■ TASK BRIEF
Starting at the line containing "right hip: (267, 189, 5)" and continuing through the last line, write these lines again with "hip" changed to "hip joint" and everything else left as it is.

Items from a data source:

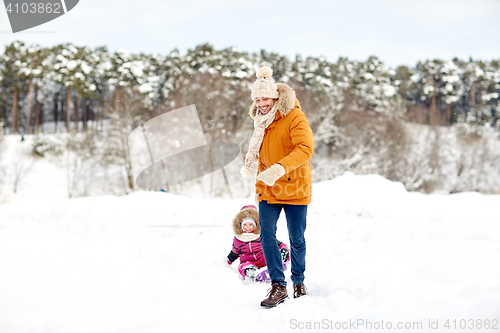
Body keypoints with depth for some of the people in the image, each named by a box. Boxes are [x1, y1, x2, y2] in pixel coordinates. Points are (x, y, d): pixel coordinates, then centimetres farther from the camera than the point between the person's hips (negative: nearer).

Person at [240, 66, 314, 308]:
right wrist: (248, 162, 2)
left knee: (296, 240, 7)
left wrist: (280, 168, -42)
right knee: (267, 237, -6)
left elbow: (305, 148, -29)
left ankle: (298, 283, 27)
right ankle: (278, 287, 0)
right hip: (267, 189, 5)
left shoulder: (294, 117, -15)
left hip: (294, 188, -5)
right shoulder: (261, 119, 6)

■ RESULT OF THIS TASK
right hip joint: (267, 189, 5)
left shoulder: (294, 117, -15)
left hip joint: (294, 188, -5)
right shoulder: (261, 119, 6)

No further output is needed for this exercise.